From May 5th to July 29th, the Mets played perhaps their best stretch of baseball, going 43-33 (.566) in that period. At various times in that span, the Mets played without Ike Davis, Lucas Duda, Angel Pagan, Jose Reyes and David Wright. In those 76 games, the Mets won without much help from the long ball, as they hit just 43 HR.
That HR pace over a 162-game season would result in 92 HR, which would just edge out the Padres (91 HR) to avoid the distinction of being the team with the fewest homers in the National League. We all know that chicks dig the long ball but fans prefer wins. I’m quite content to watch a team hit the ball and run the bases and win without waiting for a HR to carry the offense.
On the flip side, from July 30th through the end of the year, the Mets hit 40 HR in 56 games but went just 22-34 (.393). In their hot stretch, the Mets averaged a HR every .566 games. In the cold spell to end the season, they averaged a HR every .714 games. Of course, it’s not fair to blame the poor play on increased HR output. It’s just a point to show that more HR does not equal more team success.

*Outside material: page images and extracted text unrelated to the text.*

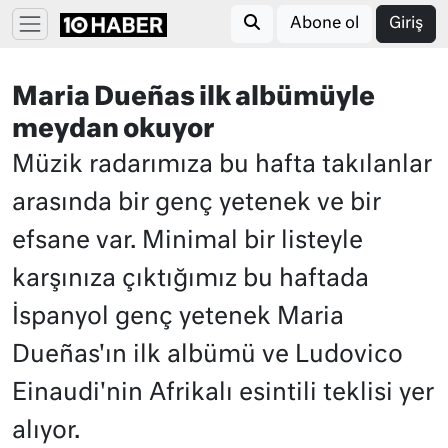
Abone ol
Giriş
Maria Dueñas ilk albümüyle
meydan okuyor
Müzik radarımıza bu hafta takılanlar
arasında bir genç yetenek ve bir
efsane var. Minimal bir listeyle
karşınıza çıktığımız bu haftada
İspanyol genç yetenek Maria
Dueñas'ın ilk albümü ve Ludovico
Einaudi'nin Afrikalı esintili teklisi yer
alıyor.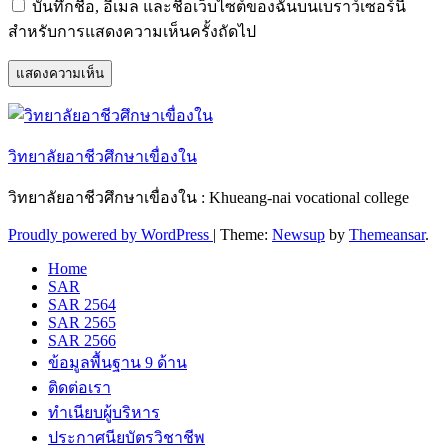
บันทึกชื่อ, อีเมล และชื่อเว็บไซต์ของฉันบนเบราว์เซอร์นี้
สำหรับการแสดงความเห็นครั้งถัดไป
วิทยาลัยอาชีวศึกษาเขื่องใน
วิทยาลัยอาชีวศึกษาเขื่องใน : Khueang-nai vocational college
Proudly powered by WordPress
|
Theme:
Newsup
by
Themeansar
.
Home
SAR
SAR 2564
SAR 2565
SAR 2566
ข้อมูลพื้นฐาน 9 ด้าน
ติดต่อเรา
ทำเนียบผู้บริหาร
ประกาศนียบัตรวิชาชีพ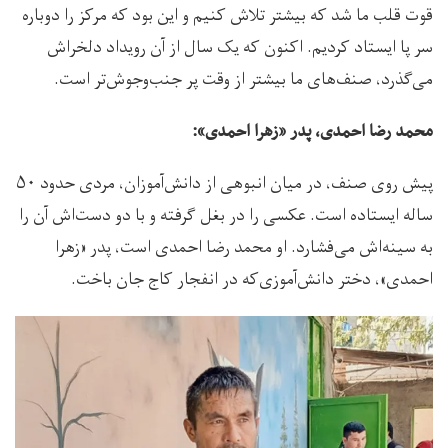
قوت قلب ما شد که بیشتر تلاش کنیم و این بود که مرکز را دوباره
سر پا ایستاد کردیم. اکنون که یک سال از آن رویداد دلخراش
می‌گذرد، صنف‌های ما بیشتر از وقت پر جنب‌وجوش‌تر است.
محمد رضا احمدی، پدر «زهرا احمدی»:
پیش روی صنف، در میان انبوهی از دانش‌آموزان، مردی حدود ۵۰
ساله ایستاده است. عکسی را در بغل گرفته و با دو دست‌اش آن را
به سینه‌اش می‌فشارد. او محمد رضا احمدی است، پدر «زهرا
احمدی»، دختر دانش‌آموزی‌که در انفجار کاج جان باخت.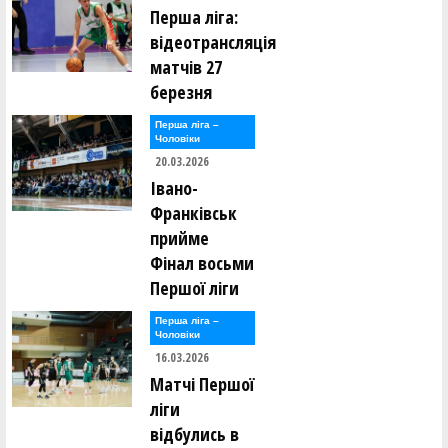
Перша ліга:
відеотрансляція
матчів 27
березня
Перша лiга –
Чоловiки
20.03.2026
Івано-
Франківськ
прийме
Фінал восьми
Першої ліги
Перша лiга –
Чоловiки
16.03.2026
Матчі Першої
ліги
відбулись в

Sandy Alderson has talked about looking to make the park fairer to hitters. And there’s no doubt that Citi Field plays as a pitcher’s park. But the Mets were 6th in the 16-team NL in runs scored, even with all of the injuries to their hitters. And for our two stretches outlined above, in the .566-HR stretch the Mets scored 4.7 runs per game and in the .714-HR stretch they scored 4.2 runs per game.
I am not opposed to the idea of changing the outfield dimensions. But it just doesn’t seem warranted in this case. Instead, it seems to be nothing more than an attempt to boost the HR numbers of Jason Bay and Wright.
And lost in the discussion about moving in the fences is the impact it would have on the Mets’ pitchers. The team’s pitching staff was already tied for 8th in the NL in HR allowed (147). What effect would it have on the team’s ERA if 20 more HR were surrendered by the pitchers in Citi Field? Even with the large dimensions, the Mets finished 13th with a 4.19 ERA. It’s likely to be the same SP for the Mets next year, too.
Another thing to consider is that moving in the fences is something tangible to sell to the fan base that doesn’t cost the Wilpons very much money. I’d rather that they focus on re-signing Reyes, find a way to get Daniel Murphy in the lineup and add some competent relievers than waste time on a cheap PR win that might hurt the club in the long haul.